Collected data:
-=-=-
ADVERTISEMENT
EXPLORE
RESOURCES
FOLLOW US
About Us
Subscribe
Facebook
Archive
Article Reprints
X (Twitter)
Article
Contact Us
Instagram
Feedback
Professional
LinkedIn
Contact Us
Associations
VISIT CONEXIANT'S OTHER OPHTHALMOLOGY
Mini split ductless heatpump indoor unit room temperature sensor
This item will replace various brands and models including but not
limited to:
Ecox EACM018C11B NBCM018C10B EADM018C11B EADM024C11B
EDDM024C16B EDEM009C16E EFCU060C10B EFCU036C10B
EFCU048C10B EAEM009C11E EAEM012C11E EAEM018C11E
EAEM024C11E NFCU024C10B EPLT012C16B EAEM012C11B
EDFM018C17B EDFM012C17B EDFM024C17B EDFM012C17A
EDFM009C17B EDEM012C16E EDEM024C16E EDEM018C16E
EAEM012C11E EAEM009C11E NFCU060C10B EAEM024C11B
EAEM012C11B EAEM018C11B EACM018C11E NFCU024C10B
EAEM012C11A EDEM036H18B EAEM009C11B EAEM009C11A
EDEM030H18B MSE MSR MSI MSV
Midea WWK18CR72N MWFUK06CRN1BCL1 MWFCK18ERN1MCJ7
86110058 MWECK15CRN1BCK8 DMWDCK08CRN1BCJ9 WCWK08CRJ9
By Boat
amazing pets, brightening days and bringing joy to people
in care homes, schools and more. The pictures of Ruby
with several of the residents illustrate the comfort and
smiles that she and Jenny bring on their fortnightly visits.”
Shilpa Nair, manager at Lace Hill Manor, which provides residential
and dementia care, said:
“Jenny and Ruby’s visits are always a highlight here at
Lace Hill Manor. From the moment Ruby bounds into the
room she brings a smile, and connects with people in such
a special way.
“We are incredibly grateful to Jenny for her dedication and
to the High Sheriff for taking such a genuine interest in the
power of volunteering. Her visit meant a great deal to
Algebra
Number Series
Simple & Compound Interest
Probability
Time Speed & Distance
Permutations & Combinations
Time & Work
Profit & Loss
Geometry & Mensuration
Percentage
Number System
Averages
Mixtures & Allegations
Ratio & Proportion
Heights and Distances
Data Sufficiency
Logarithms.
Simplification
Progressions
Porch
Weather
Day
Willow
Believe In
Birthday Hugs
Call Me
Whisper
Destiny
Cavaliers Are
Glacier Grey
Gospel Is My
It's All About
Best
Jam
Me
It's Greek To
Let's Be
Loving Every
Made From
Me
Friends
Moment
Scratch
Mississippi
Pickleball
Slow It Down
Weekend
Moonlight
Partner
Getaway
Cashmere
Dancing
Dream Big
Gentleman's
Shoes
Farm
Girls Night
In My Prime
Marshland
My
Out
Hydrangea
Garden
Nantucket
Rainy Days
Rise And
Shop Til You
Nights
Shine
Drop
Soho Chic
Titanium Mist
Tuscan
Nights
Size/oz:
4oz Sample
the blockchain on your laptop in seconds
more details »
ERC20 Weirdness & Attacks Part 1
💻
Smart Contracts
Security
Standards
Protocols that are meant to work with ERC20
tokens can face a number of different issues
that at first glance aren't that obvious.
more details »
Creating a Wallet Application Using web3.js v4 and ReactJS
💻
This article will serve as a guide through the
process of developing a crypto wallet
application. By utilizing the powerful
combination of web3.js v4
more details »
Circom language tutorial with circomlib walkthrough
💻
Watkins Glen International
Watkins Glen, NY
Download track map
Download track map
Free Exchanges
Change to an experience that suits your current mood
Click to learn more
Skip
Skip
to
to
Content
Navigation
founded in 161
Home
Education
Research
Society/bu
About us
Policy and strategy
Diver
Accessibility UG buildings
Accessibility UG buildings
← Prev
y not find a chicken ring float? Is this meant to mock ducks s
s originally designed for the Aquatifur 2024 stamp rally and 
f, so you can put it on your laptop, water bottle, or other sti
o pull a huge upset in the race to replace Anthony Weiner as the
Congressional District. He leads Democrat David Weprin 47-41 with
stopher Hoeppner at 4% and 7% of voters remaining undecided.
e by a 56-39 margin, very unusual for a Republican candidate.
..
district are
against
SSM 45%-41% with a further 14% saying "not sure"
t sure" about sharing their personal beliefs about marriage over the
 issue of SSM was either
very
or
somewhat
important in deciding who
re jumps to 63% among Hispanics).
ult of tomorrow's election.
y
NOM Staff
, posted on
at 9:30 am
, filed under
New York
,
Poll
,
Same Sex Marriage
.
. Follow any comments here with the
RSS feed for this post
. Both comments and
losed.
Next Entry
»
-=-=-
:: Work request ::
Reproduce every line of the listing above, character for character and in the same order.

:: Finished task ::
ADVERTISEMENT
EXPLORE
RESOURCES
FOLLOW US
About Us
Subscribe
Facebook
Archive
Article Reprints
X (Twitter)
Article
Contact Us
Instagram
Feedback
Professional
LinkedIn
Contact Us
Associations
VISIT CONEXIANT'S OTHER OPHTHALMOLOGY
Mini split ductless heatpump indoor unit room temperature sensor
This item will replace various brands and models including but not
limited to:
Ecox EACM018C11B NBCM018C10B EADM018C11B EADM024C11B
EDDM024C16B EDEM009C16E EFCU060C10B EFCU036C10B
EFCU048C10B EAEM009C11E EAEM012C11E EAEM018C11E
EAEM024C11E NFCU024C10B EPLT012C16B EAEM012C11B
EDFM018C17B EDFM012C17B EDFM024C17B EDFM012C17A
EDFM009C17B EDEM012C16E EDEM024C16E EDEM018C16E
EAEM012C11E EAEM009C11E NFCU060C10B EAEM024C11B
EAEM012C11B EAEM018C11B EACM018C11E NFCU024C10B
EAEM012C11A EDEM036H18B EAEM009C11B EAEM009C11A
EDEM030H18B MSE MSR MSI MSV
Midea WWK18CR72N MWFUK06CRN1BCL1 MWFCK18ERN1MCJ7
86110058 MWECK15CRN1BCK8 DMWDCK08CRN1BCJ9 WCWK08CRJ9
By Boat
amazing pets, brightening days and bringing joy to people
in care homes, schools and more. The pictures of Ruby
with several of the residents illustrate the comfort and
smiles that she and Jenny bring on their fortnightly visits.”
Shilpa Nair, manager at Lace Hill Manor, which provides residential
and dementia care, said:
“Jenny and Ruby’s visits are always a highlight here at
Lace Hill Manor. From the moment Ruby bounds into the
room she brings a smile, and connects with people in such
a special way.
“We are incredibly grateful to Jenny for her dedication and
to the High Sheriff for taking such a genuine interest in the
power of volunteering. Her visit meant a great deal to
Algebra
Number Series
Simple & Compound Interest
Probability
Time Speed & Distance
Permutations & Combinations
Time & Work
Profit & Loss
Geometry & Mensuration
Percentage
Number System
Averages
Mixtures & Allegations
Ratio & Proportion
Heights and Distances
Data Sufficiency
Logarithms.
Simplification
Progressions
Porch
Weather
Day
Willow
Believe In
Birthday Hugs
Call Me
Whisper
Destiny
Cavaliers Are
Glacier Grey
Gospel Is My
It's All About
Best
Jam
Me
It's Greek To
Let's Be
Loving Every
Made From
Me
Friends
Moment
Scratch
Mississippi
Pickleball
Slow It Down
Weekend
Moonlight
Partner
Getaway
Cashmere
Dancing
Dream Big
Gentleman's
Shoes
Farm
Girls Night
In My Prime
Marshland
My
Out
Hydrangea
Garden
Nantucket
Rainy Days
Rise And
Shop Til You
Nights
Shine
Drop
Soho Chic
Titanium Mist
Tuscan
Nights
Size/oz:
4oz Sample
the blockchain on your laptop in seconds
more details »
ERC20 Weirdness & Attacks Part 1
💻
Smart Contracts
Security
Standards
Protocols that are meant to work with ERC20
tokens can face a number of different issues
that at first glance aren't that obvious.
more details »
Creating a Wallet Application Using web3.js v4 and ReactJS
💻
This article will serve as a guide through the
process of developing a crypto wallet
application. By utilizing the powerful
combination of web3.js v4
more details »
Circom language tutorial with circomlib walkthrough
💻
Watkins Glen International
Watkins Glen, NY
Download track map
Download track map
Free Exchanges
Change to an experience that suits your current mood
Click to learn more
Skip
Skip
to
to
Content
Navigation
founded in 161
Home
Education
Research
Society/bu
About us
Policy and strategy
Diver
Accessibility UG buildings
Accessibility UG buildings
← Prev
y not find a chicken ring float? Is this meant to mock ducks s
s originally designed for the Aquatifur 2024 stamp rally and 
f, so you can put it on your laptop, water bottle, or other sti
o pull a huge upset in the race to replace Anthony Weiner as the
Congressional District. He leads Democrat David Weprin 47-41 with
stopher Hoeppner at 4% and 7% of voters remaining undecided.
e by a 56-39 margin, very unusual for a Republican candidate.
..
district are
against
SSM 45%-41% with a further 14% saying "not sure"
t sure" about sharing their personal beliefs about marriage over the
 issue of SSM was either
very
or
somewhat
important in deciding who
re jumps to 63% among Hispanics).
ult of tomorrow's election.
y
NOM Staff
, posted on
at 9:30 am
, filed under
New York
,
Poll
,
Same Sex Marriage
.
. Follow any comments here with the
RSS feed for this post
. Both comments and
losed.
Next Entry
»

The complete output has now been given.